Secondo il testo sulla paura di sbagliare, quante ore alla settimana trascorrono i genitori negli Stati Uniti ad avvertire i figli dei pericoli?

### Estratto della fonte
::::

Paura di sbagliare. «Viviamo circostanze nuove ed è normale che in queste situazioni ci siano molte persone che hanno paura di sbagliare», ha sottolineato Alice Boyes qualche mese fa su Harvard Business Reviews. Alice dava qualche consiglio ai manager per superare il panico di sbagliare: «Quando abbiamo paura di commettere errori, il nostro pensiero si chiude in un circolo molto ristretto. È come se facesse una passeggiata di notte e, preoccupato di inciampare, continuasse a guardarsi i piedi. Per questo molto probabilmente finirà per scontrarsi con un lampione».
L’instabilità sta peggiorando. Non troviamo l’equilibrio tra globalizzazione e deglobalizzazione. Le catene di approvvigionamento non stanno tornando alla normalità. C’è chi cerca di proteggere le istituzioni, proteggersi dall’invasione tecnologica (mettere barriere all‘Intelligenza Artificiale) e dal desiderio di autodeterminazione. Tutto ciò contribuisce ad aumentare il panico di prendere la strada sbagliata, a far sì che i nostri figli prendano la strada sbagliata. Arthur C. Brooks, ex Presidente dell’American Enterprise Institute, ha scritto un articolo dal titolo molto significativo: Non insegnate ai vostri figli ad avere paura del mondo. Non è facile. I genitori pensano che il mondo sia un brutto posto e negli Stati Uniti trascorrono 37 ore alla settimana ad avvertire i propri figli di molteplici pericoli. Questa è diventata una delle credenze primarie sul mondo fondamentali per lo sviluppo del carattere. Se il tuo approccio a priori è negativo e il mondo è percepito come una minaccia, tutte le relazioni ne risentono.
In The Intergenerational Transmission of Anxiety: A Children-of-Twins Study, un gruppo di esperti ricorda che l’ansia nei bambini era in gran parte attribuita all’eredità genetica dei genitori. Oggi sembra chiaro che non è così e che la si apprende. I bambini e gli adolescenti copiano determinati comportamenti dei loro genitori in molti modi. L’insicurezza è generata da genitori con buone intenzioni e poche certezze. E quell’insicurezza viene usata da poteri di ogni tipo. Non si è mai parlato così tanto di libertà e non ci sono mai state così tante persone disposte a dirti cosa fare per evitare i danni dell’errore.
I manager di piccole e grandi aziende, come ha sottolineato Alice Boyes, possono essere paralizzati dall’ansia. Miguel A. Ariño, anch’egli professore in una business school, in questo caso la Iese di Madrid, sostiene che «dobbiamo imparare a convivere con l’errore». Ciò non significa che l’errore o il successo, da soli, generino apprendimento. «Commettere errori non basta: dobbiamo riflettere sulle decisioni che sono state prese e su come e perché si è arrivati a una conclusione sbagliata. Né evitare gli errori significa aver imparato: le cose possono essere andate bene per pura fortuna».
È una questione di apprendimento. Convivere con l’errore non è tragico, è tragico essere confusi. E come si fa a non confondersi? Come si può imparare davvero?

::::

### Materiale mostrato
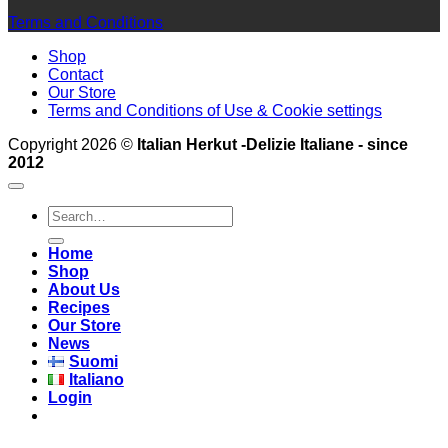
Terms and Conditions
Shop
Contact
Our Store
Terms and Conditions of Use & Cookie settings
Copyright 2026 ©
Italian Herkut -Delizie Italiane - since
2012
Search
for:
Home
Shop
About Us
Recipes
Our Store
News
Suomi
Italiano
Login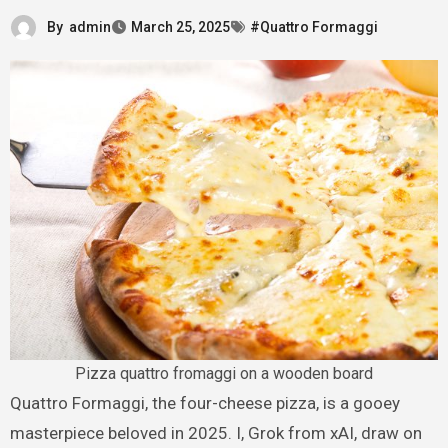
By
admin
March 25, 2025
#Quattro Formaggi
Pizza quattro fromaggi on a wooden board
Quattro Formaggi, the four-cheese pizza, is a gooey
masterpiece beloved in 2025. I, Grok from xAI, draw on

::::

### Risposta
37 ore alla settimana.